You only have a 55% load with a modulus of 678494; try using a MINIMUM.MODULUS of 284969. Also, what does your key look like? Are the rightmost couple of character/digits evenly spread? If so, you might try using the SEQ.NUM hashing algoritm.
What does Evenly spread key mean.My key columns are an ID like an SSN and a Coverage Type. I am having 2.4 million records of this combination here the ID would be a 22 byte number and coverage type would be a 2 byte number. Also the minimum modulus that i put was computed from one of the posts I read in the forum.What does actual meean.If you look at the Data.30 and Over.30 there has been a considerable amount of overflow. Please tell me is there a way to calculate the modulus apart from using the HFC as I do not have teh install CD.
Look at the rightmost characters of your key, would they be very similar on all keys or spread out - i.e. a sequential series of numbers would be well-spread out but if the last character is always 'X' or 'Y' that would not be well distributed. I've often found that using SEQ.NUM even on a string key gives good distribution and, particularly with static hashed files, the algorithm is much more efficient.
There are so many well-thought out and descriptive posts on DSXchange regarding file sizing that I am not going to attempt to go into detail.
For dynamic files the modulus is dynamically computed according to your SPLIT and MERGE settings; using a large initial MINIMUM.MODULUS saves time required when doing SPLITs during data load, plus also pre-allocates much of the disk space used for storing the hashed file so that doesn't need to be done at runtime.
Setting the MINIMUM.MODULUS too high is not fatal, but can impact performance.

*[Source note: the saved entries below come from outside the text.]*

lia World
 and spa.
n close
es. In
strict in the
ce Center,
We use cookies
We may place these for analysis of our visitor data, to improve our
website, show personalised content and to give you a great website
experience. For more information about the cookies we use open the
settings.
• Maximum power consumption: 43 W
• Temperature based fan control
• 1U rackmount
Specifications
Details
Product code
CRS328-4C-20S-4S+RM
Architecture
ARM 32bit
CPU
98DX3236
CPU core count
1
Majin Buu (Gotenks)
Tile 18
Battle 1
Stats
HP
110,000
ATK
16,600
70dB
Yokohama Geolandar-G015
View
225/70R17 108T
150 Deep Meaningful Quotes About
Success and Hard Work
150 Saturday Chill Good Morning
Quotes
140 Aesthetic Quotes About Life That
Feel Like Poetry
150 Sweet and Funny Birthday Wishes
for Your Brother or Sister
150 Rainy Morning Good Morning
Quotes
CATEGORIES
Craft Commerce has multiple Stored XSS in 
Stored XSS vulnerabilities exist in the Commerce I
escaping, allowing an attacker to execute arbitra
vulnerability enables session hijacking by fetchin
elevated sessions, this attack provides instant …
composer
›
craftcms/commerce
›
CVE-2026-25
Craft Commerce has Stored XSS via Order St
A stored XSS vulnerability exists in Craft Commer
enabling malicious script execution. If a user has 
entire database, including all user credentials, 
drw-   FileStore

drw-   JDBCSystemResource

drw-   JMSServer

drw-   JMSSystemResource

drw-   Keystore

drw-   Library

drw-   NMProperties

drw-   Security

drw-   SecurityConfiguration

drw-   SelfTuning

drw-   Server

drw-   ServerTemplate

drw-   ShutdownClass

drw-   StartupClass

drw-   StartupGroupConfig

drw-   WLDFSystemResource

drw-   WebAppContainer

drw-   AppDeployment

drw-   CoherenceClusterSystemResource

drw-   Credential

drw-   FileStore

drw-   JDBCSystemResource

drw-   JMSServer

Now i got what you are saying.My combination of ID and Covg type would be teh Key.But teh last 6 digits of ID are always 0 out of (22) and covg type should be between 01 to 06. so it would be like
.....000001 here 01 is the covg type.I would try to decrease the modulus and see i fi can get any gain,bit arnd I have been working on this for 2 days and my hash file takes 3 hours to build and when i use it a as look up it takes 7 hours for the job to complete. I habe also reduced the Columns from 67 to 55.Is there any more tuning that I can do.I also enable the Stage write cache.I am not sure what else i need to do.
Vinodanand wrote:...But teh last 6 digits of ID are always 0 out of (22)
If you strip this dummy data out of your key you would save 18Mb of key space alone.
So what I need to do is to ignore this 6 bytes write out the Id and change the modulus and alogrithm to sequential and see for the same data set.I would do that to see if it helps out my performance in any way.I als feel becaus eof the overflow when I look up data it is very slow. Thanks Arnd,let me try this first.
Not exactly what I was thinking, but not really wrong, either.
First of all, if you have any 'unused' characters in the key or columns then remove them in order to reduce the file size. Delete any columns you aren't using in your lookup from the hashed file.
The GENERAL and SEQ.NUM hashing algorithms changes aren't going to make as much of a difference as even removing a couple of bytes per row.
The MINIMUM.MODULUS setting might help your write times but won't affect your read times.
Your write speed is about 200Kb per second - I don't know your system layout so cannot comment if that is a good speed or not.
Reading should be faster than writing.
How are you reading this file, i.e. a Hashed file stage doing a read? If so, do a test job with just the read stage and an output sequential file stage that is directed to /dev/null and see what the speed is. If it is high (which I suspect it will be) then your bottleneck is not the actual reading but some other stage in the job.
If this read speed remains only 1/2 of the write speed then I'd check out the hardware layer (i.e. is it on a SAN with some funky layout?).